What is expected: Your answer should consist of the lines in the data below that contain "Xbox".

[Data extracted from a collection]
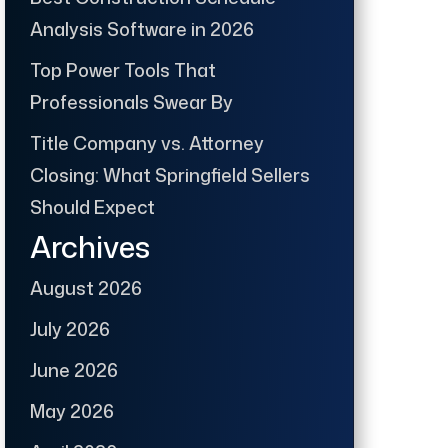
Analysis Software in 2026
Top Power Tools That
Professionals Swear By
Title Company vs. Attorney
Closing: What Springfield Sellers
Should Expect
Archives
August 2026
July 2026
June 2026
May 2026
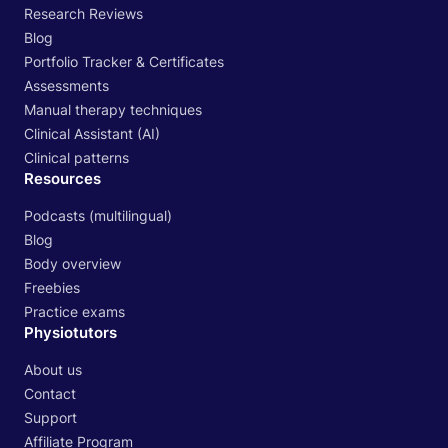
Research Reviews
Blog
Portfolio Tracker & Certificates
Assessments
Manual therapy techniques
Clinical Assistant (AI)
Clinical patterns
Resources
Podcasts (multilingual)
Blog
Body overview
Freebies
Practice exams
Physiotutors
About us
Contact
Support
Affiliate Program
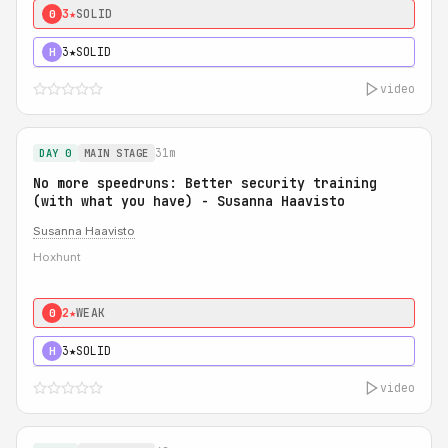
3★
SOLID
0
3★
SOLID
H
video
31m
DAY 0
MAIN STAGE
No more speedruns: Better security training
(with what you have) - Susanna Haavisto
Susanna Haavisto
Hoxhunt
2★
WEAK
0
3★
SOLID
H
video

---

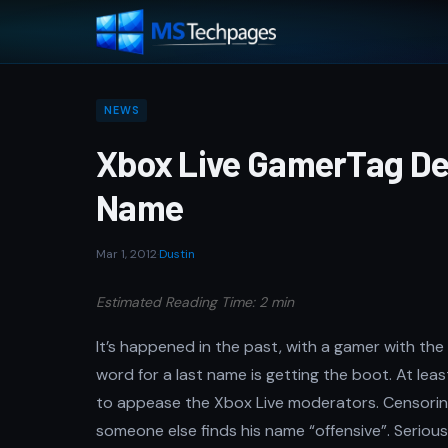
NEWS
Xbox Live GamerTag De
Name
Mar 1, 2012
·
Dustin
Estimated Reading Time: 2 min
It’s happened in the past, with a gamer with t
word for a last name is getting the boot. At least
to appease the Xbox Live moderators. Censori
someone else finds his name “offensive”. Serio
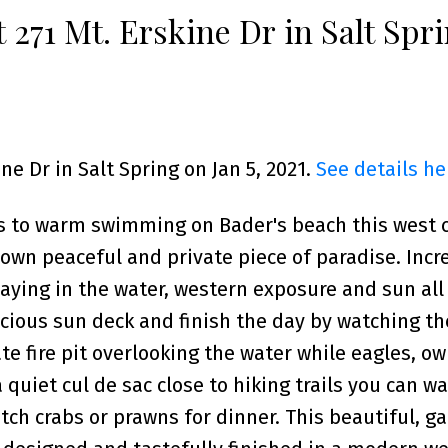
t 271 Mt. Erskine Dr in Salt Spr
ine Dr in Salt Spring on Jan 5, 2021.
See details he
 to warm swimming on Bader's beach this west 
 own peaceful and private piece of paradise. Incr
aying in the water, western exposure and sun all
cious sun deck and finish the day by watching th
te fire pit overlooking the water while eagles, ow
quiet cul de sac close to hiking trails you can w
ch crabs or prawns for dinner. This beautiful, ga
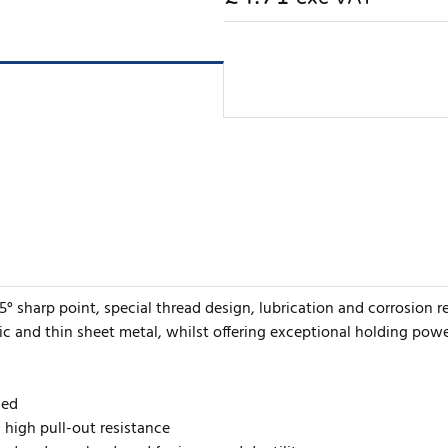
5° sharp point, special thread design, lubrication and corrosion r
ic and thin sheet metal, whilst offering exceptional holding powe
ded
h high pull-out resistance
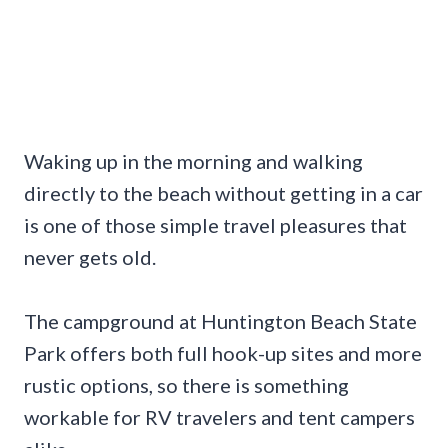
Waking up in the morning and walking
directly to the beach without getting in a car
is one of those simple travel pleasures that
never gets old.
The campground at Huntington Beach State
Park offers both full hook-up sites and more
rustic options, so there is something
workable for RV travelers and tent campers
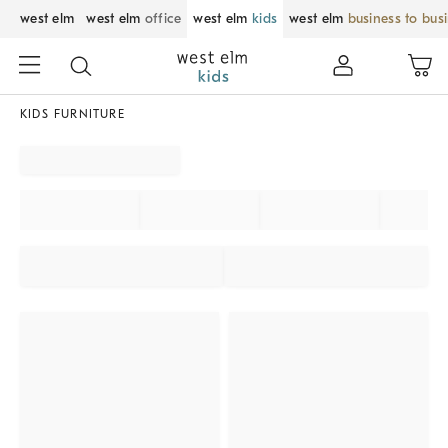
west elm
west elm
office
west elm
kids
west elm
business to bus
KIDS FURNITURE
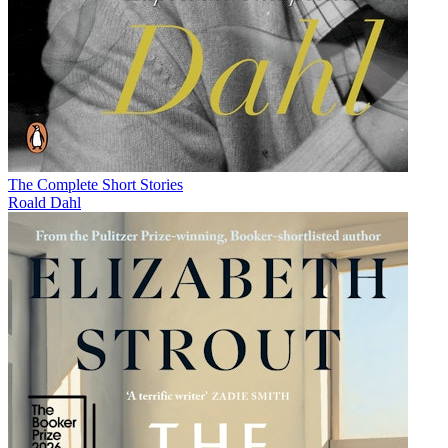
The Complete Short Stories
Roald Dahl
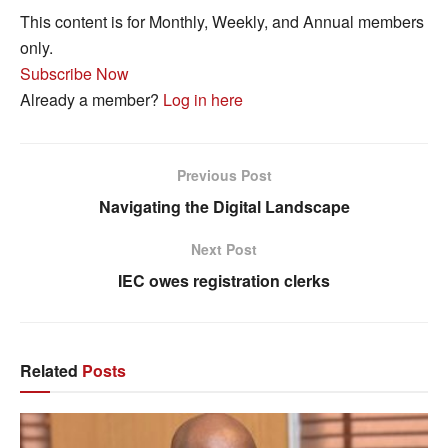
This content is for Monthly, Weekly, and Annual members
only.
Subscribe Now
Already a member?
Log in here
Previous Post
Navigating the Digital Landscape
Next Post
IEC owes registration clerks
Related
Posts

...

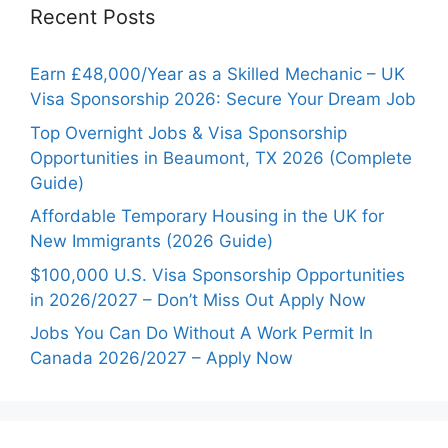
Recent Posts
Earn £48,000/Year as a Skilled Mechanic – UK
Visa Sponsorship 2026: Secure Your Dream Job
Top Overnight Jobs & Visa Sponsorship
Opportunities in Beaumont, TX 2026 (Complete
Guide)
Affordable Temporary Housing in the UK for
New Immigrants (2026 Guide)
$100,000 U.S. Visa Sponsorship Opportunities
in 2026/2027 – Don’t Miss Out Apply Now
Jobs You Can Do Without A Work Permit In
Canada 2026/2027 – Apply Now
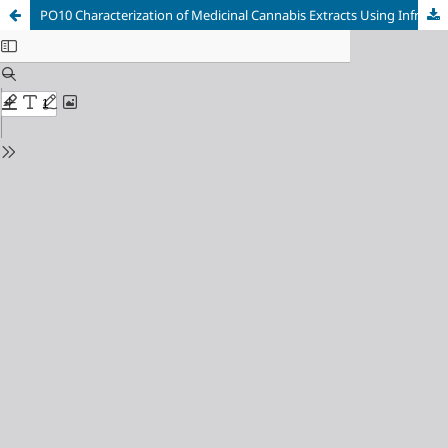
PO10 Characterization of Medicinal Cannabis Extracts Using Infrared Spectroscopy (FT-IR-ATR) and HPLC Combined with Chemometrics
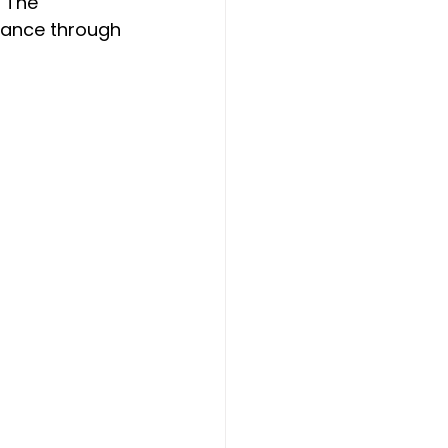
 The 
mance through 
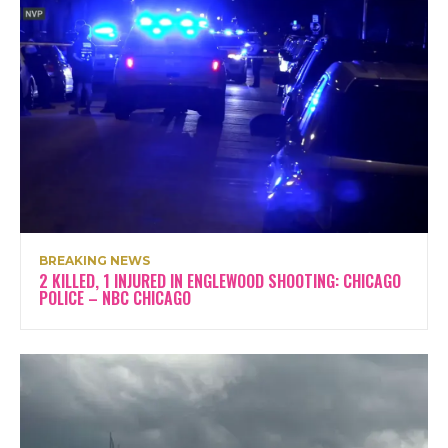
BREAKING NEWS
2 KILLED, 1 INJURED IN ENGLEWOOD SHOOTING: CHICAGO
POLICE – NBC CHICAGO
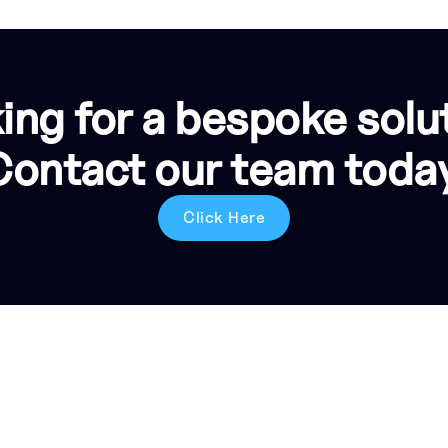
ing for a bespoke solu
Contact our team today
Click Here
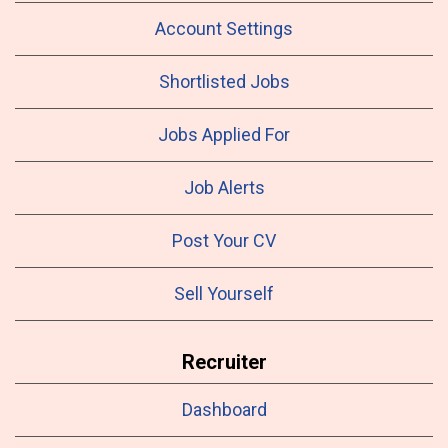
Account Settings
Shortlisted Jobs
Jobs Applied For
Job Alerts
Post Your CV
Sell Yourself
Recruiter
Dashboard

Answer:
Xbox Live GamerTag De
to appease the Xbox Live moderators. Censori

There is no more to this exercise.